The system recovery procedure is one of several tasks that must be completed. The following list
is an overview of the tasks and the order in which they must be completed:
- Preparing for system recovery:
- Review the information about when to run the recover system procedure.
- Fix your hardware errors and make sure that all nodes in the system are shown in service
assistant or in the output from sainfo lsservicenodes.
- Remove the system information for node canisters with error code 550 or error code 578 by using
the service assistant, but only if the recommended user responses for these node errors are
followed.

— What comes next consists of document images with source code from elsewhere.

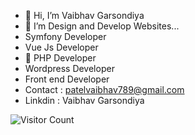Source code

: - 👋 Hi, I’m Vaibhav Garsondiya
- 👀 I’m Design and Develop Websites...
- Symfony Developer
- Vue Js Developer
- 💞️ PHP Developer
- Wordpress Developer
- Front end Developer
- Contact : patelvaibhav789@gmail.com
- Linkdin : Vaibhav Garsondiya

<!---You Can Mail in mailto:patelvaibhav789@gmail.com...
--->

![Visitor Count](https://profile-counter.glitch.me/{vpgarsondiya}/count.svg)
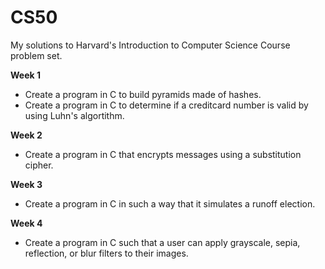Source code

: # CS50
My solutions to Harvard's Introduction to Computer Science Course problem set.

**Week 1**
- Create a program in C to build pyramids made of hashes.
- Create a program in C to determine if a creditcard number is valid by using Luhn's algortithm.

**Week 2**
- Create a program in C that encrypts messages using a substitution cipher.

**Week 3**
- Create a program in C in such a way that it simulates a runoff election.

**Week 4**
- Create a program in C such that a user can apply grayscale, sepia, reflection, or blur filters to their images.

See Removing system information for nodes with error code 550 or error code 578 using the service assistant.
- Remove the system information for nodes with error code 550 or error code 578 by using the
service assistant, but only if the recommended user responses for these node errors are followed.
- For Virtual Volumes (VVols), shut down the services for any instances of Spectrum Control Base
that are connecting to the system. Use the Spectrum Control Base command service
ibm_spectrum_control stop.
- Remove hot spare nodes from the system and set them into candidate mode before you start the
recovery process. Run the following CLI command to remove the node from the system.
satask leavecluster -force spare-node-panel-name
Once the node returns in service mode, run the following CLI command to set it into candidate mode.
satask stopservice spare-node-panel-name
- For IBM Storage Virtualize for Public Cloud on Amazon Web
Services (AWS), if you run the recovery from a non-configuration node, the system ID
might change, and then it is not able to detect its originally managed Amazon Elastic Block Store
(EBS). In this case, it is necessary to delete the EBS tags first, and then start the T3
recovery.
- For IBM Storage Virtualize for Public Cloud on Microsoft Azure, if you run the recovery from a
non-configuration node, the cluster ID might change, and then it is not able to detect its
originally managed Azure disk. In this case, it is necessary to delete the Azure disk tags first,
and then start the T3 recovery.
- For IBM Storage Virtualize for Public Cloud on Amazon Web
Services (AWS) before you run the satask t3recovery
-prepare and svcconfig restore CLI commands, delete the tag
values of IBM-SV-cluster-id and IBM-SV-cluster-name and detach the EBS volumes that are managed by the system from
the AWS console. Continue to perform the T3 procedure after this action is complete.
- For IBM Storage Virtualize for Public Cloud on Microsoft Azure before you run the satask t3recovery
-prepare and svcconfig restore CLI commands, delete the
Azure disk tag values of IBM-SV-cluster-id and IBM-SV-cluster-name and detach the Azure disk volumes that are
managed by the cluster from the Microsoft Azure console.
Continue to perform the T3 procedure after this action is complete.
- Running the system recovery. After you prepared the system for recovery and met all the
pre-conditions, run the system recovery.
Note: Run the procedure on one system in a fabric at a time.
Do not run the procedure on different node canisters in the same system. This restriction also
applies to remote systems.
- Completing actions to get your environment operational.